Activity list:
a) According to the article about Jack Klugman, at what age did he die?
b) In the article about Jack Klugman, what are all the names of the television series and the characters he played in them?
c) Update the article about Jack Klugman from "Klugman, who died" up to and including "battle rare diseases." by replacing "pharmaceutical companies" with "drug makers".

─── Document passage ───

Actor Jack Klugman was Key Player in Orphan Drug Act Becoming Law 30 Years Ago
December 27, 2012
The mesothelioma community of today lost a good friend this week that it might not even know it had.
Actor Jack Klugman died on Christmas Eve, leaving behind his memorable roles in both television series “The Odd Couple” and “Quincy, M.E.,” and an even bigger real-life role in helping pass the Orphan Drug Act, which has been key in the recent fight against mesothelioma and other rare cancers.
Klugman, who died at his California home at age 90, was best known as the disheveled and everyman sports writer Oscar Madison in “The Odd Couple,” the early ’70s sitcom for which he won two Emmy Awards and the hearts of millions of viewers.
By the end of the decade, he became television’s gruff forensic pathologist Quincy, who solved murders for the police as a crusading medical examiner and used his role to present interesting social issues.
Klugman, in real life, used his celebrity status to bring tremendous attention to orphan diseases by testifying before Congress in support of a fledgling bill that would become the Waxman-Hatch Orphan Drug Act of 1983 and an important piece of health-care legislation.
The Orphan Drug Act has provided incentives for pharmaceutical companies to develop treatments to help battle rare diseases.

─── Input data ───

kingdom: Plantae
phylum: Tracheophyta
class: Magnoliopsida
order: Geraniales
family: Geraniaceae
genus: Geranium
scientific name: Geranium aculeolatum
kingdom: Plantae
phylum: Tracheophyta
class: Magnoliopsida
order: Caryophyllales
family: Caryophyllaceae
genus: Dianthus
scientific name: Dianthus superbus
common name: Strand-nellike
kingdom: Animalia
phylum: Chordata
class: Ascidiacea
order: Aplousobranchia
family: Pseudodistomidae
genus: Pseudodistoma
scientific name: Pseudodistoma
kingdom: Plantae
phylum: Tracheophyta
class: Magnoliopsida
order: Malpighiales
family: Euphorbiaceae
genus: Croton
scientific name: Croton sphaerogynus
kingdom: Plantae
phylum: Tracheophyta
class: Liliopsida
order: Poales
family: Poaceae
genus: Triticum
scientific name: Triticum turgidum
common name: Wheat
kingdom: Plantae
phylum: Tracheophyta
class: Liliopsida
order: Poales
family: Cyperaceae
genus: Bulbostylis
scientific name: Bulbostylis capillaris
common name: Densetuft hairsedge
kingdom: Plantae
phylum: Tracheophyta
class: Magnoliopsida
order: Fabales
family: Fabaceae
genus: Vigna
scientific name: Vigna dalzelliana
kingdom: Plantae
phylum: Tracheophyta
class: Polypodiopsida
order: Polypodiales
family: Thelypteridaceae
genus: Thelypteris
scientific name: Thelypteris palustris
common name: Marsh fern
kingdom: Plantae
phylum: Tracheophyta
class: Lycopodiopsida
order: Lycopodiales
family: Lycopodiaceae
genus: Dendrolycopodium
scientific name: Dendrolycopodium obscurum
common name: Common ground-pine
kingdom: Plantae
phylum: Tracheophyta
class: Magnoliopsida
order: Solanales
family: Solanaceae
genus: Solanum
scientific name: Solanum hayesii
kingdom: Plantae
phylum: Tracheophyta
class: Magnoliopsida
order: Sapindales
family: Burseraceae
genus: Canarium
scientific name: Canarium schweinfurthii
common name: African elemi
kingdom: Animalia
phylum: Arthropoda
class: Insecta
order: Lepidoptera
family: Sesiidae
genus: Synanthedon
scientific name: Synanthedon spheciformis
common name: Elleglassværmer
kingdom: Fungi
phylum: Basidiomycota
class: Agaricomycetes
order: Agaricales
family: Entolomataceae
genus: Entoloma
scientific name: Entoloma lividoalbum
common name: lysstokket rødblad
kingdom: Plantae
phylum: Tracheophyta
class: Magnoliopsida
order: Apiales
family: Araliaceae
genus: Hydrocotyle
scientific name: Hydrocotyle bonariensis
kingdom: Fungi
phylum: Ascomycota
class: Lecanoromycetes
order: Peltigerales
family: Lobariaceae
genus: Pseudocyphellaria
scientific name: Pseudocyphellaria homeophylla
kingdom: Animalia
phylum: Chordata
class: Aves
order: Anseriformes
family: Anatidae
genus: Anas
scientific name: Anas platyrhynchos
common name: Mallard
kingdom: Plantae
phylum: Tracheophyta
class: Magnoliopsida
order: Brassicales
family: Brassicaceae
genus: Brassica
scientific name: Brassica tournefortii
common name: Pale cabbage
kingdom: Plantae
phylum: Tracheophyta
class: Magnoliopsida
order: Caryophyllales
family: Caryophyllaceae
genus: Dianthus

───

Answers below:
a) He died at age 90.

b) “The Odd Couple,” “Quincy, M.E.,” Oscar Madison, Quincy

c)
Klugman, who died at his California home at age 90, was best known as the disheveled and everyman sports writer Oscar Madison in “The Odd Couple,” the early ’70s sitcom for which he won two Emmy Awards and the hearts of millions of viewers.
By the end of the decade, he became television’s gruff forensic pathologist Quincy, who solved murders for the police as a crusading medical examiner and used his role to present interesting social issues.
Klugman, in real life, used his celebrity status to bring tremendous attention to orphan diseases by testifying before Congress in support of a fledgling bill that would become the Waxman-Hatch Orphan Drug Act of 1983 and an important piece of health-care legislation.
The Orphan Drug Act has provided incentives for drug makers to develop treatments to help battle rare diseases.